The U.S. Commerce Department legally determined that Canada is subsidizing its lumber exports and selling them at unfairly low prices. And the U.S. International Trade Commission also found the domestic industry was harmed by Canadian trade practices.

A good sign, nevertheless

Lumber prices’ past month is being held up as a lesson in how supply and demand should react to release from pandemic lockdown, counteracting warnings about runaway inflation.

The New York Times offers an interesting take on what’s happened since May, when the Consumer Price Index rose 5% compared with a year earlier — the fastest pace in 13 years – pointing out that runaway inflation like that seen in the late 1960s and 1970s is psychological as much as an economic. People convinced that prices are on a never-ending escalator rush to buy now, at any price, and price-increase forecasts become a self-fulfilling prophecy.

The lumber market’s behavior in June is seen as a sign of consumer sanity.

“We don’t have that kind of buying frenzy that creates sustained inflation,” Kristina Hooper, chief global market strategist at the investment management firm Invesco, told the Times. “To me, this is very, very different than the 1970s.”
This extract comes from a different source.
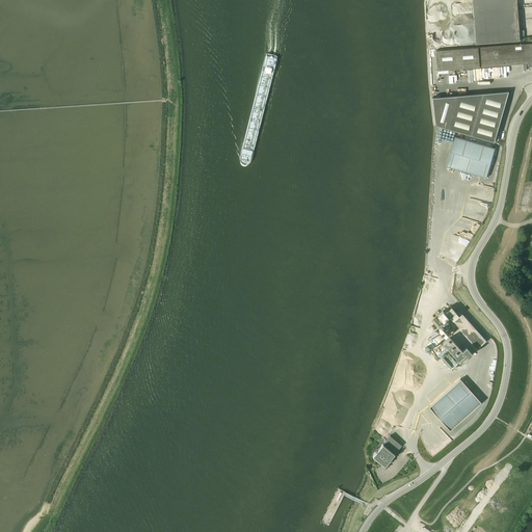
[(471,0),(475,44),(520,41),(515,0),(471,0)]
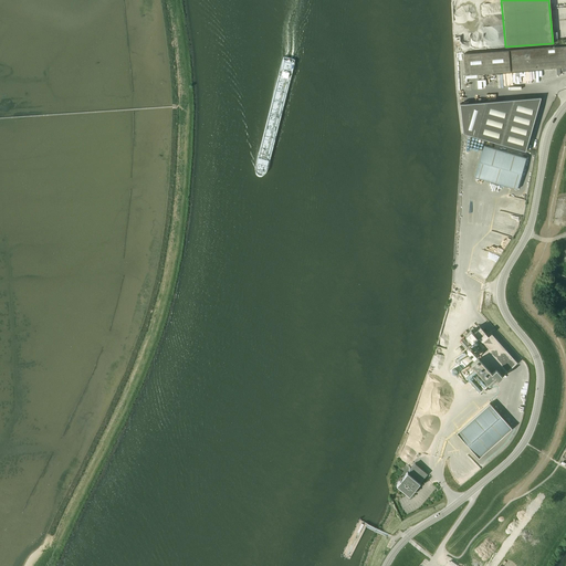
[(565,45),(463,54),(465,74),(565,66),(565,45)]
Officials at the Federal Reserve agree. They’ve long argued that any price rise would be temporary.

“Our expectation is that these high inflation readings that we’re seeing now will start to abate,” Fed chair, Jerome H. Powell, said at a news conference after the central bank’s most recent decision to leave interest rates unchanged. “That’s what we think. And it’ll be like the lumber experience.”